Introduction: In our guidelines for nominating content, databases are explicitly excluded. However, this database is an exception, which is not due to the burning issue of COVID-19, but to its exemplary variety of digital humanities methods with which the data can be processed.AVOBMAT makes it possible to process 51,000 articles with almost every conceivable approach (Topic Modeling, Network Analysis, N-gram viewer, KWIC analyses, gender analyses, lexical diversity metrics, and so on) and is thus much more than just a simple database – rather, it is a welcome stage for the Who is Who (or What is What?) of OpenMethods.
Introduction: Introduction by OpenMethods Editor (Christopher Nunn): Information visualizations are helpful in detecting patterns in large amounts of text and are often used to illustrate complex relationships. Not only can they show descriptive phenomena that could be revealed in other ways, albeit slower and more laborious, but they can also heuristically generate new knowledge. The authors of this article did just that. The focus here is, fortunately, on narratological approaches that have so far hardly been combined with digital text analyzes, but which are ideally suited for them. To eight German novellas a variety of interactive visualizations were created, all of which show: The combination of digital methods with narratological interest can provide great returns to Literary Studies work. After reading this article, it pays to think ahead in this field.

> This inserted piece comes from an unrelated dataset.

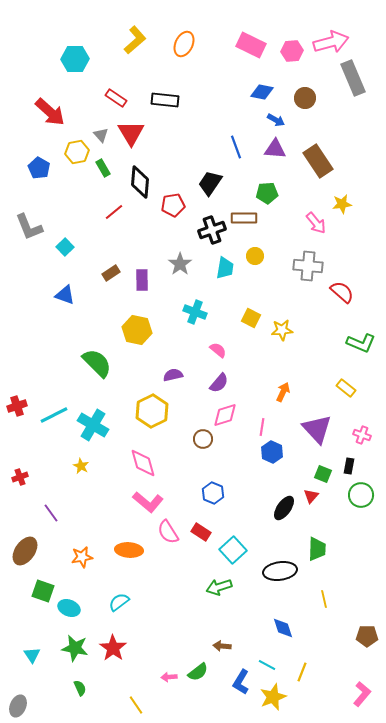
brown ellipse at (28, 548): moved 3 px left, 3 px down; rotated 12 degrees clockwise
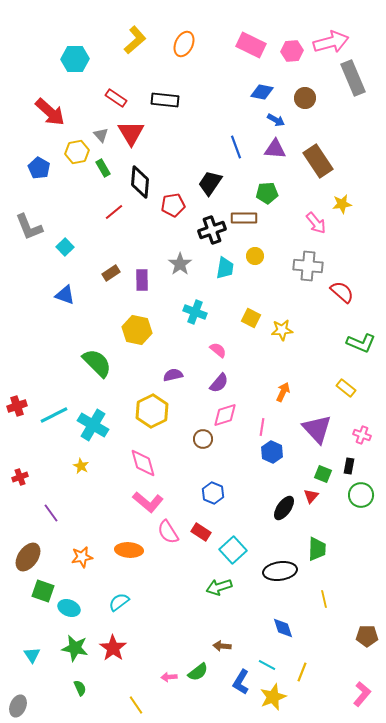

Introduction: Ted Underwood tests a new language representation model called “Bidirectional Encoder Representations from Transformers” (BERT) and asks if humanists should use it. Due to its high degree of difficulty and its limited success (e.g. in questions of genre detection) he concludes, that this approach will be important in the future but it’s nothing to deal with for humanists at the moment. An important caveat worth reading.
Introduction: This article introduces a novel way to unfold and discover patterns in complex texts, at the intersection between macro and micro analytics. This technique is called TIC (Transcendental Information Cascades) allows analysis of how a cast of characters is generated and managed dynamically over the duration of a text.
Introduction: This software paper in Polish describes “Magik” (Magician), a tool for textual scholars which allows for comparisons of different variants of the same text.
Introduction: This post highlights digital methods and standards for an efficient analysis of historical data.